Recognition models read the text content from detected regions.

Model	ID Chunk	Speed	Accuracy	Description
CRNN VGG16	`crnn-vgg16`	Medium	Good	CNN-RNN hybrid with VGG16 encoder
CRNN MobileNet V3 Small	`crnn-mobilenet-v3-small`	Very Fast	Medium	Efficient CRNN with small MobileNet
CRNN MobileNet V3 Large	`crnn-mobilenet-v3-large`	Fast	Good	CRNN with larger MobileNet
SAR ResNet31	`sar-rn31`	Slow	High	Show, Attend and Read - attention-based
MASTER	`master`	Slow	High	Multi-Aspect Non-local Network
ViTSTR Small	`vitstr-s`	Medium	Good	Vision Transformer for text recognition
PARSeq	`parseq`	Medium	High	Permutation Language Modeling - state-of-the-art

Example Model IDs¶

Combine any detection model with any recognition model:

doctr-dbnet-rn50/crnn-vgg16 - DB ResNet50 detection + CRNN VGG16 recognition
doctr-fast-b/parseq - FAST Base detection + PARSeq recognition
doctr-db-net-mobilenet-v3-l/crnn-mobilenet-v3-small - MobileNet detection + MobileNet recognition (fastest)
doctr-dbnet-rn50/sar-rn31 - DB ResNet50 detection + SAR ResNet31 recognition (highest accuracy)

Total combinations: 9 detection models × 7 recognition models = 63 possible model configurations

Supported Backends¶

Backend	Extras Required
`torch`	`torch-cpu`, `torch-cu118`, `torch-cu124`, `torch-cu126`, `torch-cu128`, `torch-jp6-cu126`

Roboflow Platform Compatibility¶

Feature	Supported
Training	❌ Not available for training
Upload Weights	❌ Not supported
Serverless API (v2)	✅ Deploy via hosted API
Workflows	✅ Use in Workflows via OCR block
Edge Deployment (Jetson)	✅ Deploy on NVIDIA Jetson devices
Self-Hosting	✅ Deploy with `inference-models`

Installation¶

Install with PyTorch extras:

PyTorch: torch-cpu, torch-cu118, torch-cu124, torch-cu126, torch-cu128, torch-jp6-cu126

Usage Example¶

import cv2
import supervision as sv
from inference_models import AutoModel

# Load DocTR model (DB ResNet50 detection + PARSeq recognition)
model = AutoModel.from_pretrained(
    "doctr-dbnet-rn50/parseq",
    api_key="your_roboflow_api_key"
)

# Load image
image = cv2.imread("path/to/document.jpg")
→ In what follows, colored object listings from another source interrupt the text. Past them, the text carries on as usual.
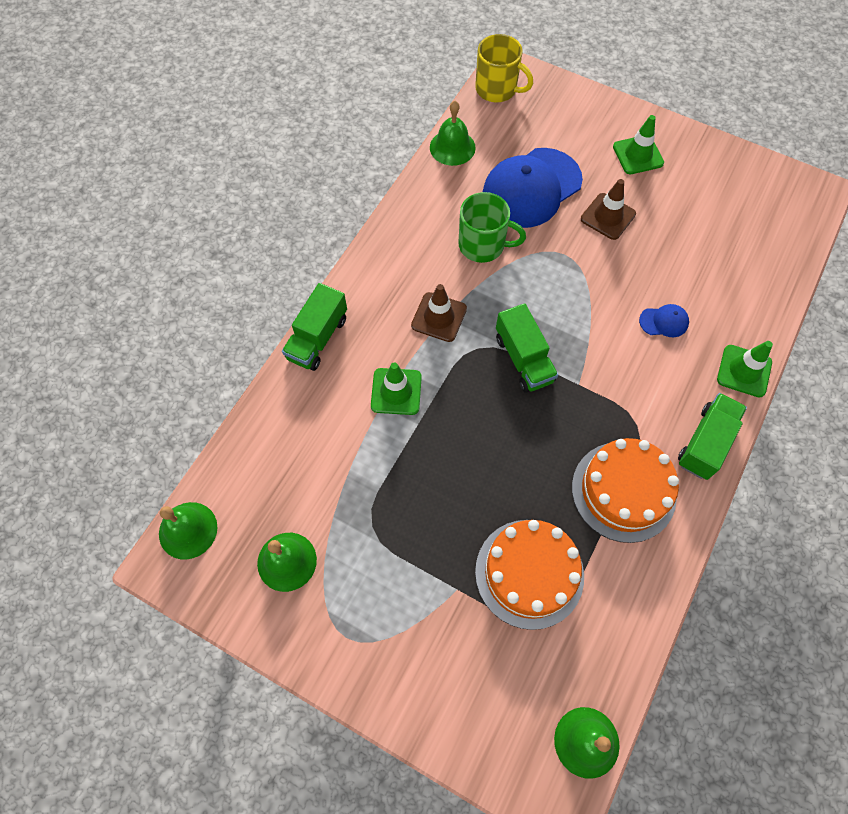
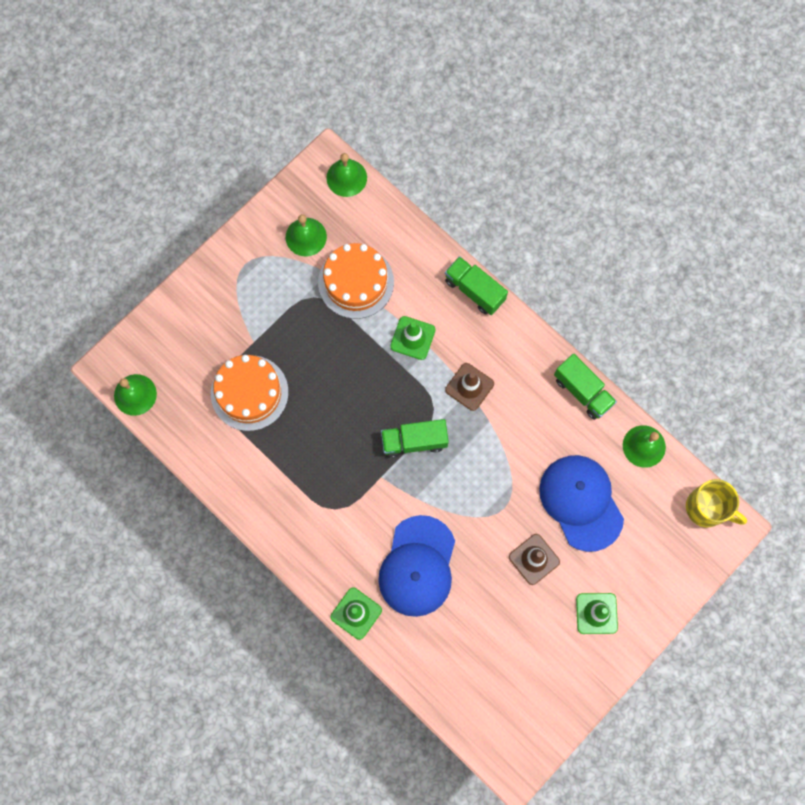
camera: 105 degrees right, 10 degrees up
(483, 245) = (530, 442): green mug -> none
(497, 89) = (707, 508): yellow mug -> yellow mug turned 105 degrees counterclockwise
(623, 491) = (287, 479): orange cake -> orange cake (356, 282)
(664, 322) = (417, 566): blue cap -> blue cap, size x2.40
(705, 443) = (306, 556): green truck -> green truck (582, 391)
# Run inference - returns (texts, detections)
texts, detections = model(image)

# Print detected text
for text in texts:
    print(f"Detected: {text}")

# Visualize results with supervision
box_annotator = sv.BoxAnnotator()
label_annotator = sv.LabelAnnotator()

# Annotate image with bounding boxes and text labels
annotated_image = box_annotator.annotate(scene=image.copy(), detections=detections[0])
annotated_image = label_annotator.annotate(scene=annotated_image, detections=detections[0], labels=texts)

# Save or display
cv2.imwrite("output.jpg", annotated_image)

Output Format¶

DocTR returns a tuple of (List[str], List[Detections]):

texts: List of recognized text strings, one per detected text region
detections: List of Detections objects with bounding boxes and metadata

This structured output allows you to know both what text was detected and where it appears in the image.